[Plain-text document sources]
==================================================
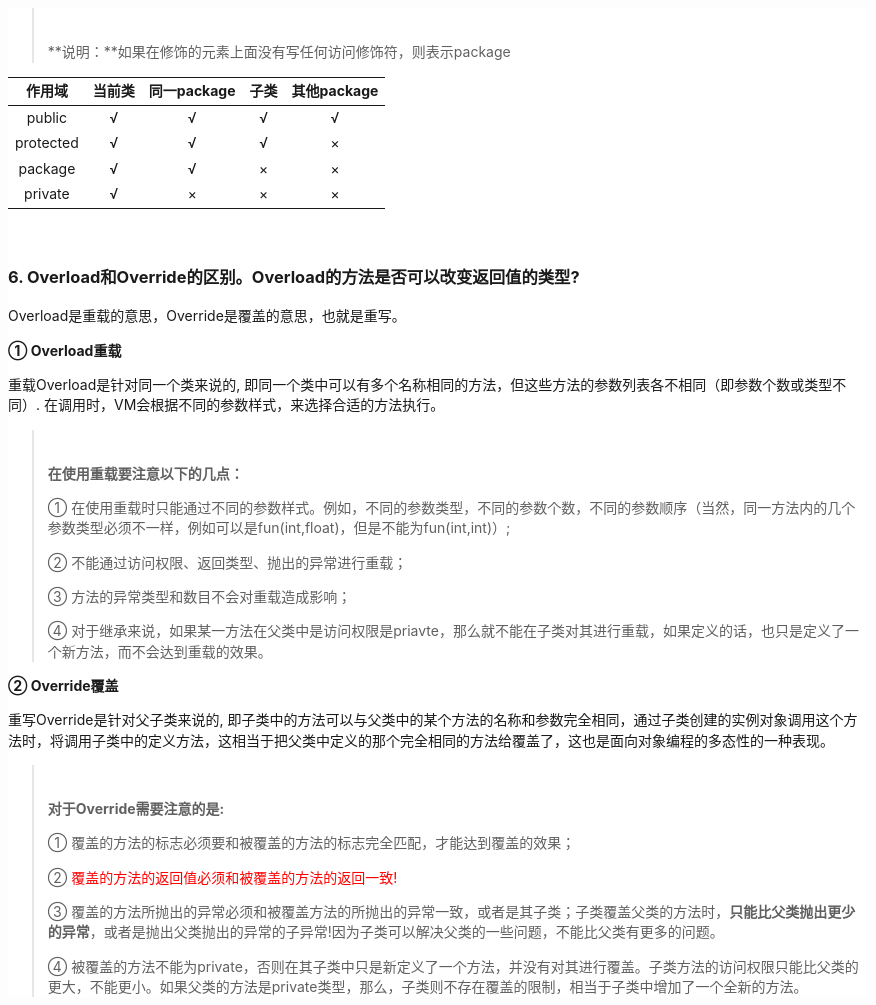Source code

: >   <br/>
>
>   **说明：**如果在修饰的元素上面没有写任何访问修饰符，则表示package

|  作用域   | 当前类 | 同一package | 子类 | 其他package |
| :-------: | :----: | :---------: | :--: | :---------: |
|  public   |   √    |      √      |  √   |      √      |
| protected |   √    |      √      |  √   |      ×      |
|  package  |   √    |      √      |  ×   |      ×      |
|  private  |   √    |      ×      |  ×   |      ×      |

<br/>

### 6. Overload和Override的区别。Overload的方法是否可以改变返回值的类型?

Overload是重载的意思，Override是覆盖的意思，也就是重写。

**① Overload重载**

重载Overload是针对同一个类来说的, 即同一个类中可以有多个名称相同的方法，但这些方法的参数列表各不相同（即参数个数或类型不同）. 在调用时，VM会根据不同的参数样式，来选择合适的方法执行。

>   <br/>
>
>   **在使用重载要注意以下的几点：**
>
>   ① 在使用重载时只能通过不同的参数样式。例如，不同的参数类型，不同的参数个数，不同的参数顺序（当然，同一方法内的几个参数类型必须不一样，例如可以是fun(int,float)，但是不能为fun(int,int)）;
>
>   ② 不能通过访问权限、返回类型、抛出的异常进行重载；
>
>   ③ 方法的异常类型和数目不会对重载造成影响；
>
>   ④ 对于继承来说，如果某一方法在父类中是访问权限是priavte，那么就不能在子类对其进行重载，如果定义的话，也只是定义了一个新方法，而不会达到重载的效果。

**② Override覆盖**

重写Override是针对父子类来说的, 即子类中的方法可以与父类中的某个方法的名称和参数完全相同，通过子类创建的实例对象调用这个方法时，将调用子类中的定义方法，这相当于把父类中定义的那个完全相同的方法给覆盖了，这也是面向对象编程的多态性的一种表现。

>   <br/>
>
>   **对于Override需要注意的是:**
>
>   ① 覆盖的方法的标志必须要和被覆盖的方法的标志完全匹配，才能达到覆盖的效果；
>
>   ② <font color="#ff0000">覆盖的方法的返回值必须和被覆盖的方法的返回一致!</font>
>
>   ③ 覆盖的方法所抛出的异常必须和被覆盖方法的所抛出的异常一致，或者是其子类；子类覆盖父类的方法时，**只能比父类抛出更少的异常**，或者是抛出父类抛出的异常的子异常!因为子类可以解决父类的一些问题，不能比父类有更多的问题。
>
>   ④ 被覆盖的方法不能为private，否则在其子类中只是新定义了一个方法，并没有对其进行覆盖。子类方法的访问权限只能比父类的更大，不能更小。如果父类的方法是private类型，那么，子类则不存在覆盖的限制，相当于子类中增加了一个全新的方法。
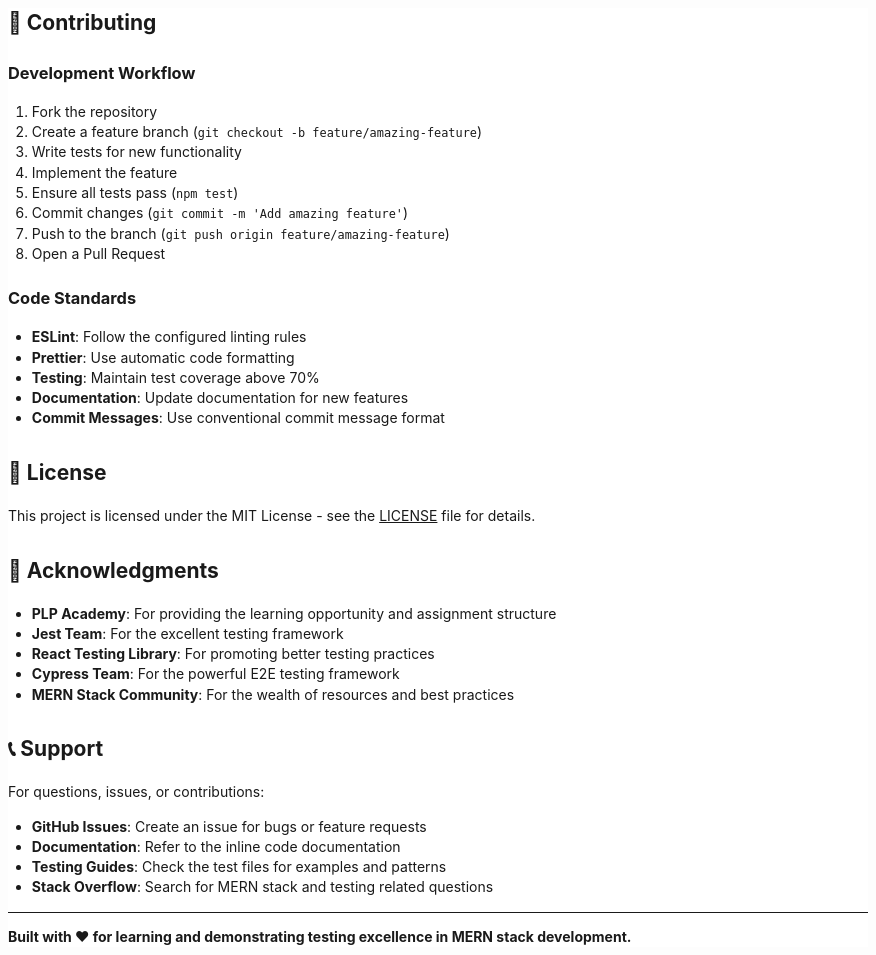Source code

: ## 🤝 Contributing

### Development Workflow
1. Fork the repository
2. Create a feature branch (`git checkout -b feature/amazing-feature`)
3. Write tests for new functionality
4. Implement the feature
5. Ensure all tests pass (`npm test`)
6. Commit changes (`git commit -m 'Add amazing feature'`)
7. Push to the branch (`git push origin feature/amazing-feature`)
8. Open a Pull Request

### Code Standards
- **ESLint**: Follow the configured linting rules
- **Prettier**: Use automatic code formatting
- **Testing**: Maintain test coverage above 70%
- **Documentation**: Update documentation for new features
- **Commit Messages**: Use conventional commit message format

## 📄 License

This project is licensed under the MIT License - see the [LICENSE](LICENSE) file for details.

## 🙏 Acknowledgments

- **PLP Academy**: For providing the learning opportunity and assignment structure
- **Jest Team**: For the excellent testing framework
- **React Testing Library**: For promoting better testing practices
- **Cypress Team**: For the powerful E2E testing framework
- **MERN Stack Community**: For the wealth of resources and best practices

## 📞 Support

For questions, issues, or contributions:
- **GitHub Issues**: Create an issue for bugs or feature requests
- **Documentation**: Refer to the inline code documentation
- **Testing Guides**: Check the test files for examples and patterns
- **Stack Overflow**: Search for MERN stack and testing related questions

---

**Built with ❤️ for learning and demonstrating testing excellence in MERN stack development.**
==================================================
■ **About this exercise**:
Once you find the string "Documentation" in a line of the records, copy that line.

■ **Written response**:
- **Documentation**: Update documentation for new features
- **Documentation**: Refer to the inline code documentation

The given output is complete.